Around 2,000 people marched in the capital Quito, waving flags and banners and shouting anti-government slogans calling for a restoration of the education budget and opposition to police repression. Demonstrations also took place in other major cities, including Guayaquil, the epicenter of Ecuador’s coronavirus outbreak, where union leaders claimed that hundreds marched through the city.

“If the coronavirus doesn’t kill us, the government will,” one trader union leader in Guayaquil told Reuters news agency.

Despite violating lockdown measures, participants in Monday’s protests wore masks and attempted to respect distancing measures by keeping a reasonable distance between one another.

Abuses of power on behalf of the Ecuadorian police were recently reported by Human Rights Watch, who condemned the “apparent excessive force to break up a peaceful protest held on May 14 by civil society groups, beating and injuring demonstrators.”

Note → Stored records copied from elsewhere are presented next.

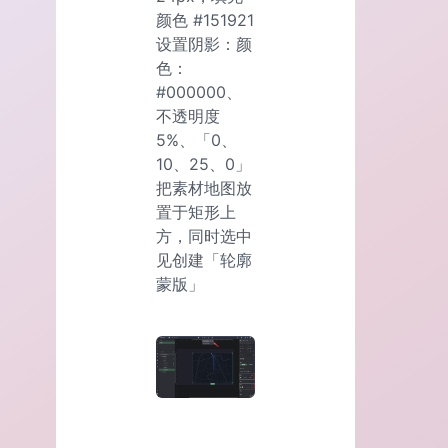
颜色 #151921
设置阴影：颜
色：
#000000、
不透明度
5%、「0、
10、25、0」
把素材地图放
置于矩形上
方，同时选中
见创建「轮廓
蒙版」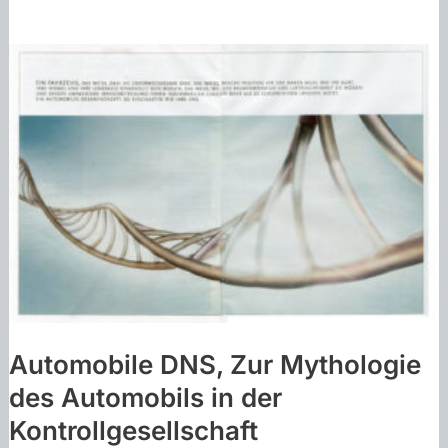
Automobile DNS, Zur Mythologie
des Automobils in der
Kontrollgesellschaft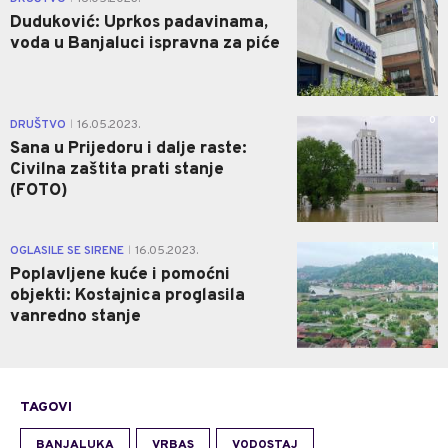
Duduković: Uprkos padavinama,
voda u Banjaluci ispravna za piće
0
DRUŠTVO
16.05.2023.
|
Sana u Prijedoru i dalje raste:
Civilna zaštita prati stanje
(FOTO)
1
OGLASILE SE SIRENE
16.05.2023.
|
Poplavljene kuće i pomoćni
objekti: Kostajnica proglasila
vanredno stanje
TAGOVI
BANJALUKA
VRBAS
VODOSTAJ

The Executive Director of the country’s Americas Division, José Miguel Vivanco, noted the use of excessive police force at a protest of around 40 people earlier this month:

Fifteen police officers arrived at the demonstration, held at Centenario Park, broke the protester’s social distancing measures, and beat them with clubs, according to the Permanent Committee for the Defense of Human Rights (CDH), a local non-governmental organization. Videos and images shared by other civil society organizations and media outletscorroborate this. Several protesters were injured. Police also attacked journalists who were covering the demostration, according to Diario Expreso.

Police also arbitrarily detained four human rights defenders during the protest, according to the Alliance of Human Rights Organizations and CDH. For several hours, neither CDH staff nor the Ombudsperson’s Office were able to contact those arrested. According to CDH, the police report said the four detainees had verbally assaulted police officers.

Vivanco added that at a court hearing the following day, a judge ruled that the police had failed to provide evidence of a crime and dropped all charges against them.

Similar left-wing demonstrations broke out across Ecuador last October after Moreno proposed an end to a decades-old gasoline subsidy introduced under Rafael Correa’s former socialist administration. As part of the pushback, leftist groups began burning roadblocks and looting businesses to pressure the government into scrapping the policy, which they eventually did. There were also reports of organizers employing foreigners, particularly struggling Venezuelans, to participate in the violence in return for payment.

Ecuador remains the South American country most severely affected by the coronavirus pandemic. According to the latest figures, at least 3,203 have died as a result of the virus, equivalent to 187.48 per million people, placing it just behind the United States in terms of severity. At one point, the situation became so severe that corpses were being left in the street, forcing the government to construct a mass grave for their disposal.